In condensed matter physics, spin–charge separation is an unusual behavior of electrons in some materials in which they 'split' into three independent particles, the spinon, the orbiton and the holon. The electron can always be theoretically considered as a bound state of the three, with the spinon carrying the spin of the electron, the orbiton carrying the orbitaldegree of freedom and the chargon carrying the charge, but in certain conditions they can behave as independent quasiparticles. The theory of spin–charge separation originates with the work of Sin-Itiro Tomonaga who developed an approximate method for treating one-dimensional interacting quantum systems in 1950. This was then developed by Joaquin Mazdak Luttinger in 1963 with an exactly solvable model which demonstrated spin–charge separation.

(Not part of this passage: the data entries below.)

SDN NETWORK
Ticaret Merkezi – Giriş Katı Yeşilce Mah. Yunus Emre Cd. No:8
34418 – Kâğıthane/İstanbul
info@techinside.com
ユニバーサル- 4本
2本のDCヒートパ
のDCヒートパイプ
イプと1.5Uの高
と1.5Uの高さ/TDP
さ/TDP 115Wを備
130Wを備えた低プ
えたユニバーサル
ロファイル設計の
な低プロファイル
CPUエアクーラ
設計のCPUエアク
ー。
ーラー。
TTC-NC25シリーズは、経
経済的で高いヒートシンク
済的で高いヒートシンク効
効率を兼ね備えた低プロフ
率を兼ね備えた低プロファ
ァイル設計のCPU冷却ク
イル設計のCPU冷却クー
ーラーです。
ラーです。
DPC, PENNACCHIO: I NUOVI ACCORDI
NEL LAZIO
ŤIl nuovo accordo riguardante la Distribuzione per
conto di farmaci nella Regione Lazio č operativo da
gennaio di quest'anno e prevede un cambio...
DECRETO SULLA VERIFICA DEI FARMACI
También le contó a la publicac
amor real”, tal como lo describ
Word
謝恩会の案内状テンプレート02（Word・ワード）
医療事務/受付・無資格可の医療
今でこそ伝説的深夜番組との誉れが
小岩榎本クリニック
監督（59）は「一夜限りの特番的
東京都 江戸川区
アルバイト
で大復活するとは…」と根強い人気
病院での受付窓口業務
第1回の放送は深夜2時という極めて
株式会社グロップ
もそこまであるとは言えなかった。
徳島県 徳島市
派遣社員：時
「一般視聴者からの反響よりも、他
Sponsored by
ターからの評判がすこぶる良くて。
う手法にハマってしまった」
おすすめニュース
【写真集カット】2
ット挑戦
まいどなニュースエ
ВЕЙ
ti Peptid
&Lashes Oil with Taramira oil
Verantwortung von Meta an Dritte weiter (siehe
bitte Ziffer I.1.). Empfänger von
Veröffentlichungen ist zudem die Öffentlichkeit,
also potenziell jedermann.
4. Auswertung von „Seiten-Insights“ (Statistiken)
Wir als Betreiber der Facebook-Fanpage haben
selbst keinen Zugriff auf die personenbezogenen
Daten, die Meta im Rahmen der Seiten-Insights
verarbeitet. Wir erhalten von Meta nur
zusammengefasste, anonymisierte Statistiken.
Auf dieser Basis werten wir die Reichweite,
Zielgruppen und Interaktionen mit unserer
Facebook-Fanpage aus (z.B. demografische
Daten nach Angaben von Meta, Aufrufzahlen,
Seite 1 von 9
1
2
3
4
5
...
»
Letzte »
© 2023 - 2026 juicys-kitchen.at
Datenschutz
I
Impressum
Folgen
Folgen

In 1981 F. Duncan M. Haldane generalized Luttinger's model to the Tomonaga–Luttinger liquid concept whereby the physics of Luttinger's model was shown theoretically to be a general feature of all one-dimensional metallic systems. Although Haldane treated spinless fermions, the extension to spin-½ fermions and associated spin–charge separation was clear so that the promised follow-up paper did not appear. Spin–charge separation is one of the most unusual manifestations of the concept of quasiparticles. This property is counterintuitive, because neither the spinon, with zero charge and spin half, nor the chargon, with charge minus one and zero spin, can be constructed as combinations of the electrons, holes, phonons and photons that are the constituents of the system. It is an example of fractionalization, the phenomenon in which the quantum numbers of the quasiparticles are not multiples of those of the elementary particles, but fractions. The same theoretical ideas have been applied in the framework of ultracold atoms. In a two-component Bose gas in 1D, strong interactions can produce a maximal form of spin–charge separation.
Observation
Building on physicist F. Duncan M. Haldane's 1981 theory, experts from the Universities of Cambridge and Birmingham proved experimentally in 2009 that a mass of electrons artificially confined in a small space together will split into spinons and holons due to the intensity of their mutual repulsion. A team of researchers working at the Advanced Light Source of the U.S. Department of Energy’s Lawrence Berkeley National Laboratory observed the peak spectral structures of spin–charge separation three years prior.